▶ [ФРАГМЕНТ СТРАНИЦЫ]
□ □ □ □

Обитель занимает территорию площадью 17 000 кв. м и является одним их крупнейших буддийских центров в Китае. Монастырь, основанный учеником знаменитого Тянь Тайцзуна – Янь Сюйфа, разделён на несколько дворов, расположенных друг за другом по одной оси с юга на север. Дворы сообщаются через сквозные павильоны и ворота. Монастырь окружен высокой каменной стеной и, включая жилые помещения для приезжающих для обучения, является действующим. На территории возвышается статуя Будды, в павильонах, открытых для посещений всем, верующие буддисты возносят молитвы и совершают обряды, все необходимые атрибуты для чего доступны в монастырских лавках.
Неподалеку от монастыря Цзилэсы в районе Наньган расположен самый крупный конфуцианский храм-ансамбль в Северо-Восточном Китае. Выстроенный в 1926 году в классическом стиле эпохи Цин, он занимает территорию 14,8 акра в виде трех дворов, вытянутые по оси. В центральном зале присутствует статуя Конфуция, в боковых - изображения его наиболее известных учеников. На территории расположена Семиступенчатая пагода, присутствие которой, согласно канонам китайской науки фэн-шуй, делает благоприятной всю окружающую местность.

□ □ □ □

▶ [Сохранённые записи]
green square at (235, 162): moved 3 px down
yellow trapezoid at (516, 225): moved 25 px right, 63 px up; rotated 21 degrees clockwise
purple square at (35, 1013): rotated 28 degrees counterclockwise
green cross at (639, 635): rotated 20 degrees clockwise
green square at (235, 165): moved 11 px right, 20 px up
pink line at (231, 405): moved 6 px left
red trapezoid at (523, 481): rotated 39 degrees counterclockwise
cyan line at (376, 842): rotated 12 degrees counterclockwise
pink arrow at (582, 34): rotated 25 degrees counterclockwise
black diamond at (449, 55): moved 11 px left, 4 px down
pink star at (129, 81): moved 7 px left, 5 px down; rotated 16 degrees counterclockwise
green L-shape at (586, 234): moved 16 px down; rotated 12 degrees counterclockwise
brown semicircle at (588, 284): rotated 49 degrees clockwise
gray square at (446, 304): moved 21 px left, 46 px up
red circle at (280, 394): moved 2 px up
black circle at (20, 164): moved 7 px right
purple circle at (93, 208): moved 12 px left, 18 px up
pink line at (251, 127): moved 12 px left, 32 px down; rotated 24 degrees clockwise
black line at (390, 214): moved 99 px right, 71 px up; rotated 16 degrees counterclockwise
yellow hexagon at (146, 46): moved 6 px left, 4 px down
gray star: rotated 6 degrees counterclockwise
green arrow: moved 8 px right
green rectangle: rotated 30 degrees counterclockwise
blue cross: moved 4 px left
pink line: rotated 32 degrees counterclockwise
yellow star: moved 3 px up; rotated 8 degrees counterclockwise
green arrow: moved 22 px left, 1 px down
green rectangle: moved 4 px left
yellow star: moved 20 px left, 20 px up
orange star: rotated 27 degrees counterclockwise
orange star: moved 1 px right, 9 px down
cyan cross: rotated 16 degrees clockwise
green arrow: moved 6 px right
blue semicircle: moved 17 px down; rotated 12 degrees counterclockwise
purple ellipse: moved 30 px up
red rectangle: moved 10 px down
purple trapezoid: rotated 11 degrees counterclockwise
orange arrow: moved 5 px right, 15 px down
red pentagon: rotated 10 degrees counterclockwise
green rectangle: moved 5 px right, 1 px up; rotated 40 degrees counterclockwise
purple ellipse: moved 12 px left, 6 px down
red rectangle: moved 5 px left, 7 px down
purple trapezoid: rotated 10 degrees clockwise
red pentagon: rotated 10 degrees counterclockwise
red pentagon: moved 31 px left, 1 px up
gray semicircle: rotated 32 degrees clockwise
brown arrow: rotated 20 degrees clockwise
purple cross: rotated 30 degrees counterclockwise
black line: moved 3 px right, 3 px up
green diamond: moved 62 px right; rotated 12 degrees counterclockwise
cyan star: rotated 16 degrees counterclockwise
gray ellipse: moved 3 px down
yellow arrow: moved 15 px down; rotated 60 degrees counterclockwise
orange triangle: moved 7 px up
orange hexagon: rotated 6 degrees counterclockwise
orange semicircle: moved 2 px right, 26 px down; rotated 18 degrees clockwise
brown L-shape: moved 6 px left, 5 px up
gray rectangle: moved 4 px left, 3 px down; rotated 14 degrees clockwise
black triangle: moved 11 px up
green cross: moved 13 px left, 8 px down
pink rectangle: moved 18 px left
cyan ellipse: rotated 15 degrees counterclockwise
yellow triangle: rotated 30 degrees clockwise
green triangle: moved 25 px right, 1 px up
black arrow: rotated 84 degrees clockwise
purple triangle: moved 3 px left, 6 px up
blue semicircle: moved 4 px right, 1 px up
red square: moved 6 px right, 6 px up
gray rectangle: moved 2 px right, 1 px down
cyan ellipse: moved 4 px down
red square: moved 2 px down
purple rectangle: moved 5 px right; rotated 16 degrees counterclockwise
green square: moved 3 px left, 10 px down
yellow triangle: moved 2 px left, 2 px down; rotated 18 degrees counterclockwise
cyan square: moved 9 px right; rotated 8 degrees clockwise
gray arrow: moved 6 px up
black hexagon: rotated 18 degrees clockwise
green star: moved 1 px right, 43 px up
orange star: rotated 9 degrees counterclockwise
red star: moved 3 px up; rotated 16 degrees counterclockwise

□ □ □ □

▶ [СПИСОК ЗАДАНИЙ]
[a] Назовите всех людей, которые упомянуты по имени во фрагменте страницы о монастыре Цзилэсы и конфуцианском храме.
[b] Перепишите без изменений строки из сохранённых записей, начиная с самой первой и заканчивая строкой с «red trapezoid at» включительно.

▶ [ОТВЕТЫ]
[a] Тянь Тайцзун, Янь Сюйфа, Конфуций.

[b]
green square at (235, 162): moved 3 px down
yellow trapezoid at (516, 225): moved 25 px right, 63 px up; rotated 21 degrees clockwise
purple square at (35, 1013): rotated 28 degrees counterclockwise
green cross at (639, 635): rotated 20 degrees clockwise
green square at (235, 165): moved 11 px right, 20 px up
pink line at (231, 405): moved 6 px left
red trapezoid at (523, 481): rotated 39 degrees counterclockwise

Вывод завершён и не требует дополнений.